Space (mathematics)

Such relations between species of spaces may be expressed diagrammatically as shown in Fig. 3. An arrow from A to B means that every A-space is also a B-space, or may be treated as a B-space, or provides a B-space, etc. Treating A and B as classes of spaces one may interpret the arrow as a transition from A to B. (In Bourbaki's terms,^[9] "procedure of deduction" of a B-space from a A-space. Not quite a function unless the classes A,B are sets; this nuance does not invalidate the following.) The two arrows on Fig. 3 are not invertible, but for different reasons.


The transition from "Euclidean" to "topological" is forgetful. Topology distinguishes continuous from discontinuous, but does not distinguish rectilinear from curvilinear. Intuition tells us that the Euclidean structure cannot be restored from the topology. A proof uses an automorphism of the topological space (that is, self-homeomorphism) that is not an automorphism of the Euclidean space (that is, not a composition of shifts, rotations and reflections). Such transformation turns the given Euclidean structure into a (isomorphic but) different Euclidean structure; both Euclidean structures correspond to a single topological structure.


In contrast, the transition from "3-dim Euclidean" to "Euclidean" is not forgetful; a Euclidean space need not be 3-dimensional, but if it happens to be 3-dimensional, it is full-fledged, no structure is lost. In other words, the latter transition is injective (one-to-one), while the former transition is not injective (many-to-one). We denote injective transitions by an arrow with a barbed tail, "↣" rather than "→".

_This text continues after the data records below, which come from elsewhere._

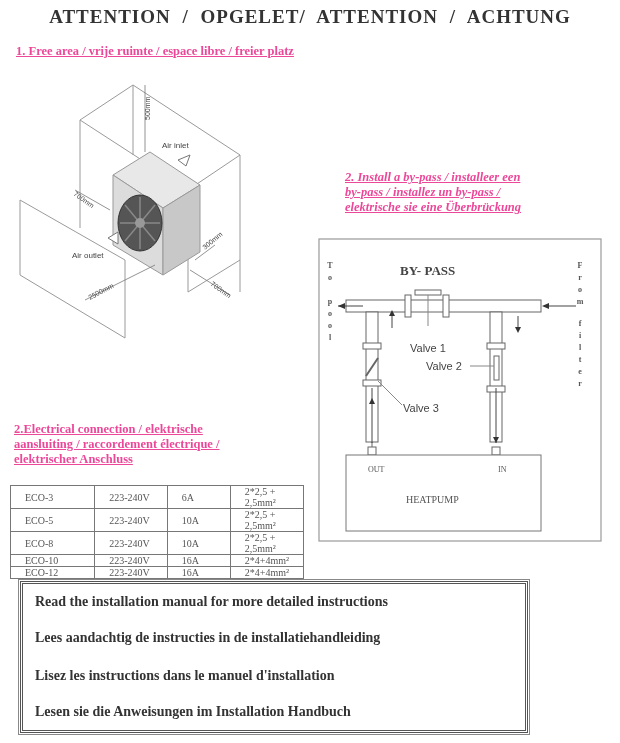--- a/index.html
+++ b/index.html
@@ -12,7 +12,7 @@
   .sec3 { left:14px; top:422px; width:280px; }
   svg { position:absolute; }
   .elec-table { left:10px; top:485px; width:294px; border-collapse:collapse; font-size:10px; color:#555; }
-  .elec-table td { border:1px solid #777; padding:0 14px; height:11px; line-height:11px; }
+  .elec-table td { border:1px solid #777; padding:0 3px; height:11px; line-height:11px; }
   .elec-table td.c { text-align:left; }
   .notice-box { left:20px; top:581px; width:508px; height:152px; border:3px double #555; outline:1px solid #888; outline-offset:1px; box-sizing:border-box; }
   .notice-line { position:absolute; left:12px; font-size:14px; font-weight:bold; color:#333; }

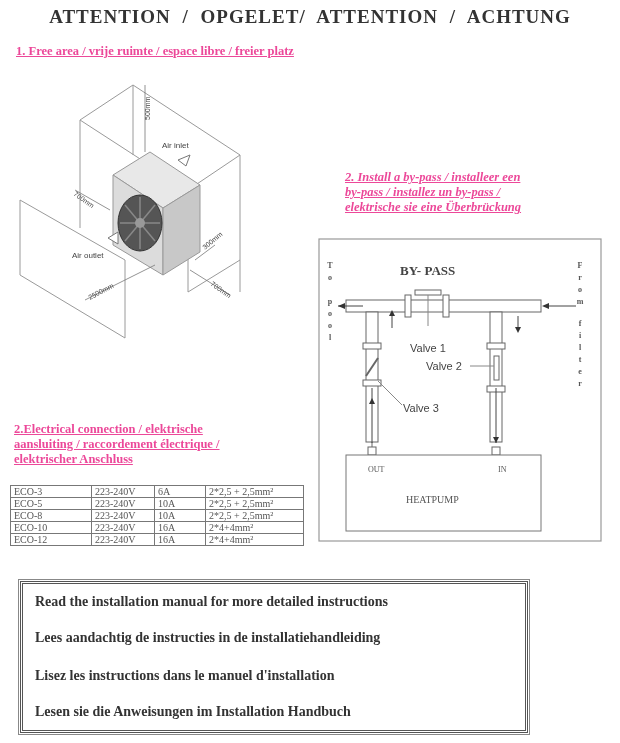--- a/index.html
+++ b/index.html
@@ -194,7 +194,7 @@
   <div class="notice-line" style="top:10px">Read the installation manual for more detailed instructions</div>
   <div class="notice-line" style="top:84px">Lisez les instructions dans le manuel d'installation</div>
   <div class="notice-line" style="top:46px">Lees aandachtig de instructies in de installatiehandleiding</div>
-  <div class="notice-line" style="top:120px">Lesen sie die Anweisungen im Installation Handbuch</div>
+  <div class="notice-line" style="top:132px">Lesen sie die Anweisungen im Installation Handbuch</div>
 </div>
 
 </body></html>

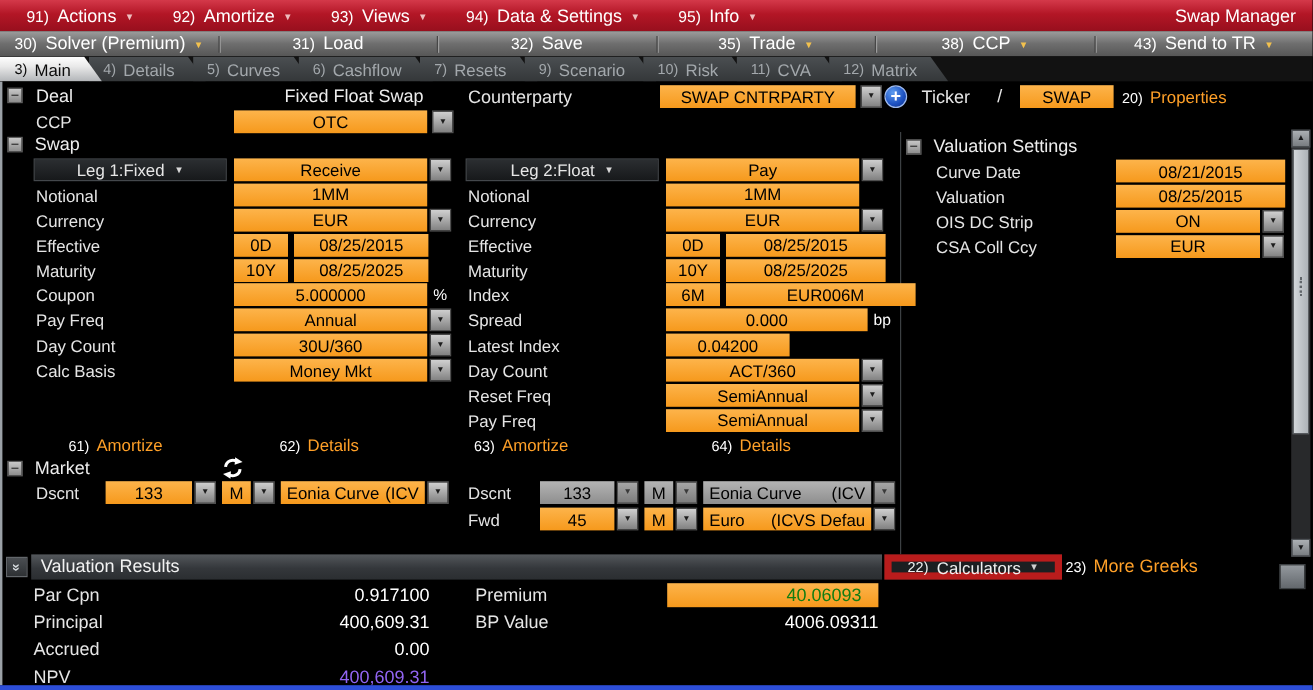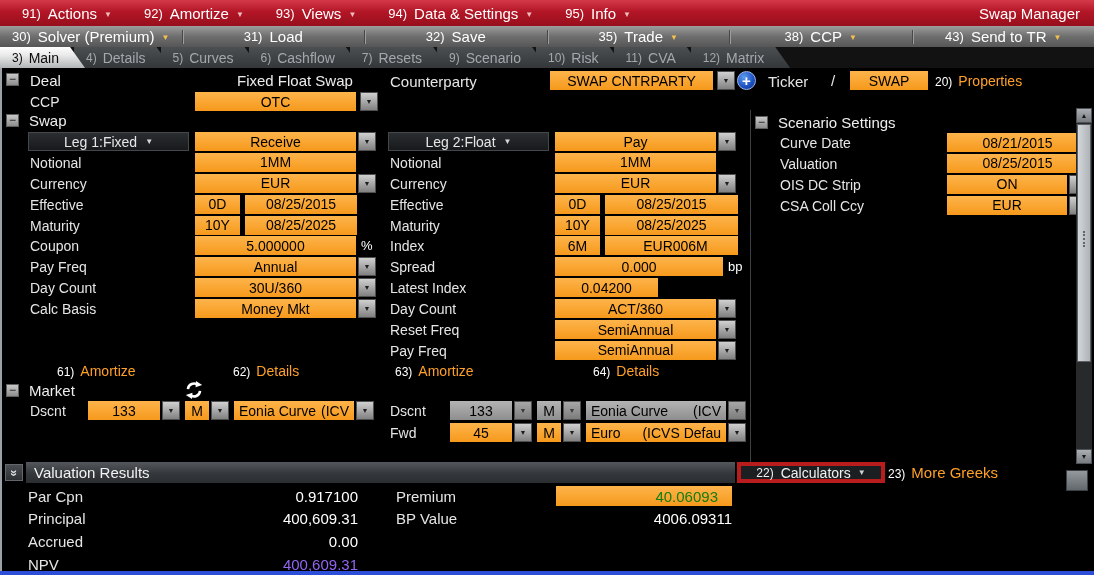--- a/index.html
+++ b/index.html
@@ -439,7 +439,7 @@
     <div class="vs-panel">
       <div class="vs-head">
         <span class="minus-box">−</span>
-        <span>Scenario Settings</span>
+        <span>Valuation Settings</span>
       </div>
       <div id="vs-rows">
           <div class="vsrow">

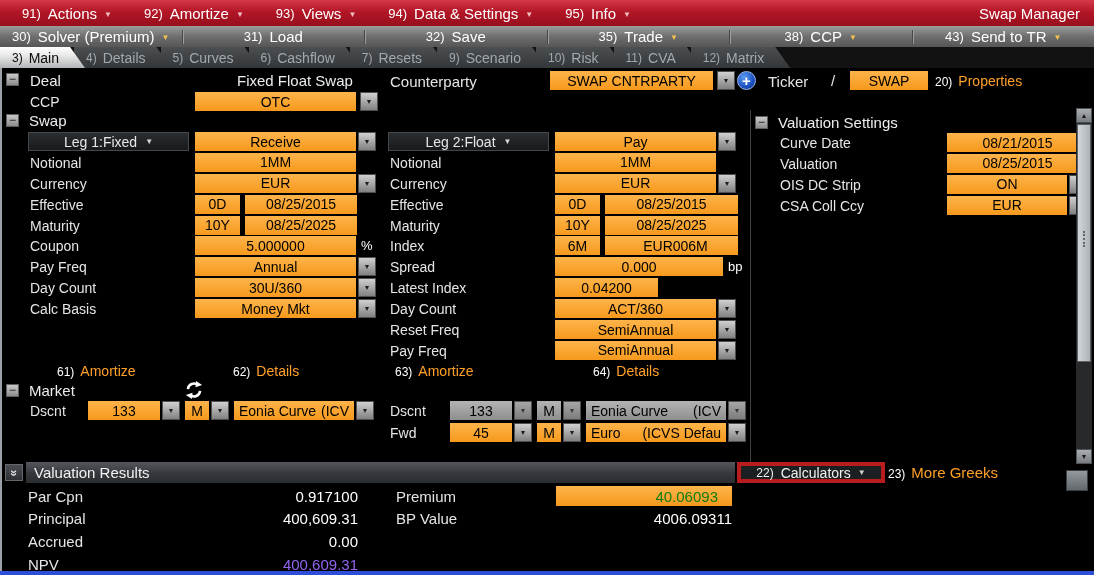--- a/index.html
+++ b/index.html
@@ -80,7 +80,7 @@
   .vs-head{display:flex;align-items:center;gap:10px;color:#ededed;font-size:15px;height:21px;}
   .vsrow{height:20.9px;position:relative;}
   .vsrow .rowlbl{left:25px;}
-  .vsrow .fieldwrap{left:192px;}
+  .vsrow .fieldwrap{left:175px;}
   .vdiv{position:absolute;left:750px;top:42px;width:1px;height:352px;background:#3c4043;}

Both transitions are not surjective, that is, not every B-space results from some A-space. First, a 3-dim Euclidean space is a special (not general) case of a Euclidean space. Second, a topology of a Euclidean space is a special case of topology (for instance, it must be non-compact, and connected, etc). We denote surjective transitions by a two-headed arrow, "↠" rather than "→". See for example Fig. 4; there, the arrow from "real linear topological" to "real linear" is two-headed, since every real linear space admits some (at least one) topology compatible with its linear structure.


Such topology is non-unique in general, but unique when the real linear space is finite-dimensional. For these spaces the transition is both injective and surjective, that is, bijective; see the arrow from "finite-dim real linear topological" to "finite-dim real linear" on Fig. 4. The inverse transition exists (and could be shown by a second, backward arrow). The two species of structures are thus equivalent. In practice, one makes no distinction between equivalent species of structures.^[10] Equivalent structures may be treated as a single structure, as shown by a large box on Fig. 4.


The transitions denoted by the arrows obey isomorphisms. That is, two isomorphic A-spaces lead to two isomorphic B-spaces.


The diagram on Fig. 4 is commutative. That is, all directed paths in the diagram with the same start and endpoints lead to the same result. Other diagrams below are also commutative, except for dashed arrows on Fig. 9. The arrow from "topological" to "measurable" is dashed for the reason explained there: "In order to turn a topological space into a measurable space one endows it with a σ-algebra. The σ-algebra of Borel sets is the most popular, but not the only choice." A solid arrow denotes a prevalent, so-called "canonical" transition that suggests itself naturally and is widely used, often implicitly, by default. For example, speaking about a continuous function on a Euclidean space, one need not specify its topology explicitly. In fact, alternative topologies exist and are used sometimes, for example, the fine topology; but these are always specified explicitly, since they are much less notable that the prevalent topology. A dashed arrow indicates that several transitions are in use and no one is quite prevalent.